How Faith Is Created in Your Soul

Ever wonder how you got the faith necessary to believe Christ is the Son of God?

Some people would tell you that God’s grace assists a believer to exercise his faith…

A faith that’s native to his being.

That’s the so-called semi-Pelagian view.

And on this view, everything depends decisively on a person’s response.

But this was not the view of Augustine, Luther, Calvin or Edwards. Nor is it the teaching of the New Testament.

The New Testament tells us that we are spiritually dead and blind rebels and unless the Holy Spirit raises us from spiritual death, God’s offer of grace would be like giving water to a dead man.

Dead men don’t drink water.

Neither do dead men respond to offers of grace. At least not until they are raised from the dead.

This view is spelled out in Paul’s letters. For instance, , “For by grace you have been saved through faith. And this is not your own doing; it is the gift of God.”

What is NOT our doing? Paul is clear: the origination of our faith.

The Killer Blow to Semi-Pelagianism

Yes, it becomes our faith. We exercise that faith. Nobody else does it for us. But we can’t exercise what we don’t have, so God, through salvation, gives us faith to accept his grace.

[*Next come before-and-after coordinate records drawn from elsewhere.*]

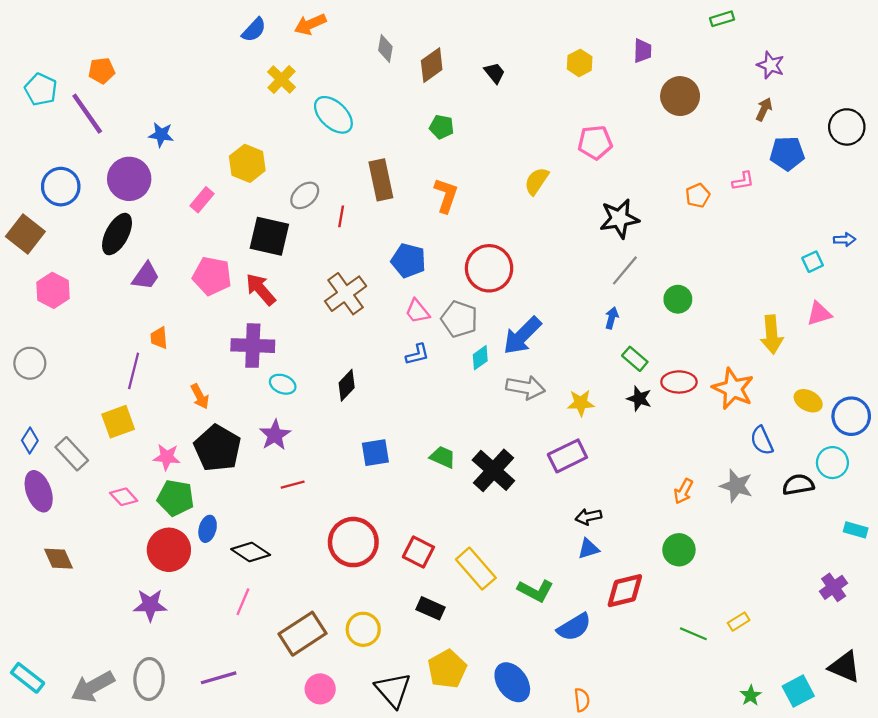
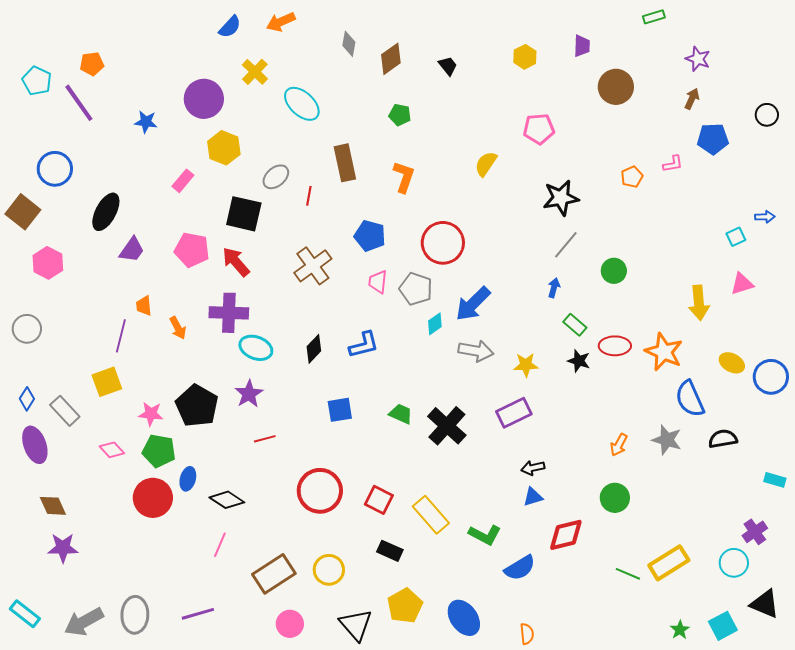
black circle: (847, 127) -> (767, 115), size x0.7
purple circle: (129, 179) -> (204, 99), moved
pink trapezoid: (417, 311) -> (378, 282), turned 45
blue L-shape: (417, 354) -> (364, 345), moved, size x1.4
cyan ellipse: (283, 384) -> (256, 348), size x1.4
orange arrow: (200, 396) -> (178, 328), moved
blue semicircle: (762, 440) -> (690, 399), size x1.4
cyan circle: (832, 463) -> (734, 563), moved
purple star: (150, 605) -> (63, 548), moved
yellow rectangle: (739, 622) -> (669, 563), size x2.0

Paul’s simple statement is a deathblow to all forms of semi-Pelagianism.  It affirms that the faith by which you are justified…by which you are united in Christ…and that is the instrumental cause of your justification…did not originate in some activity or decision of your will.

It did not come from unregenerate flesh. It came from God. Decisively.

God made a promise to save every person who responds to the gospel with faith:

For God so loved the world, that he gave his only Son, that whoever believes in him should not perish but have eternal life. 

Fortunately for us that response doesn’t depend on our self-absorbed, wretched will.

No. It depends on God. That way our faith is eternally stable and secure. Our preservation is a promise that can’t be broken.

In all things–from creation to redemption to glorification–he remains the sovereign, provident and all-powerful God.

And that is a God worthy of our adoration.